本発明は、細胞移植治療など細胞に関する技術分野に有用である。

Claims

被検細胞中のヒトの染色体テロメア領域伸長因子テロメラーゼ(以下、hTERT)遺伝子または低酸素誘導性転写因子HIF1抑制因子（以下、IPAS)遺伝子のmRNAの発現を調べることを含む、前記被検細胞の造腫瘍性を試験する方法。
hTERT遺伝子のmRNAの発現を調べること、及びIPAS遺伝子のmRNAの発現を調べることで、被検細胞の造腫瘍性を試験する請求項1に記載の方法。
被検細胞が間葉系幹細胞、骨髄細胞、臍帯血移植ドナー細胞、多能性幹細胞または形質転換細胞である請求項1に記載の方法。

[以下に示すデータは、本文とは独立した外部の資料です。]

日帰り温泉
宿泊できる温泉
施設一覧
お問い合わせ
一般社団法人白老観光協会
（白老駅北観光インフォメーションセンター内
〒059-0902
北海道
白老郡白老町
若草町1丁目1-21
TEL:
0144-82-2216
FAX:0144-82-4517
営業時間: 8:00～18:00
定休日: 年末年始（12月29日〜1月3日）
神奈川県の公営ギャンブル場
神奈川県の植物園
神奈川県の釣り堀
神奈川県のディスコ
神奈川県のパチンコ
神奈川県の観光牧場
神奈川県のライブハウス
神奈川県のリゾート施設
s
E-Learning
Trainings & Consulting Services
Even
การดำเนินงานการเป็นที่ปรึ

多能性幹細胞が、胚性幹細胞、誘導多能性幹細胞(人工多能性幹細胞)、またはＭｕｓｅ（ミューズ）細胞)である請求項2に記載の方法。
形質転換細胞が、正常な細胞が無制限に分裂を行うような遺伝的性質を有するように変化した細胞である請求項2に記載の方法。
被検細胞からmRNAを抽出し、抽出したmRNAを逆転写してcDNAを合成し、合成したcDNAを鋳型として、前記cDNAの存否を確認する請求項1〜5のいずれかに記載の方法。
cDNAの存否の確認は、定量PCR法を用いて行う請求項6に記載の方法。
被検細胞からmRNAを抽出し、抽出したmRNAの存否を定量RT-PCR法を用いて確認する請求項1〜5のいずれかに記載の方法。
低酸素誘導性転写因子HIF1抑制因子（IPAS)を腫瘍マーカーとして使用する方法。
生体試料中のIPASの含有を検査することを含む、生体試料に含まれる腫瘍マーカーの検査方法である請求項9に記載の方法。
生体試料が腫瘍、血清、培養細胞または培養上清である請求項9または10に記載の方法。
細胞移植に用いる細胞が培養中に形質転換（癌化）することをモニターするための腫瘍マーカーの検査方法である請求項9に記載の方法。
低酸素誘導性転写因子HIF1抑制因子（IPAS)に対する抗体。
低酸素誘導性転写因子HIF1抑制因子（IPAS)に対する抗体を用いて、生体試料中のIPASの含有を検査することを含む、生体試料に含まれる腫瘍マーカーの検査方法。
移植用の細胞の形質転換（癌化）を判定する方法としての請求項14に記載の方法。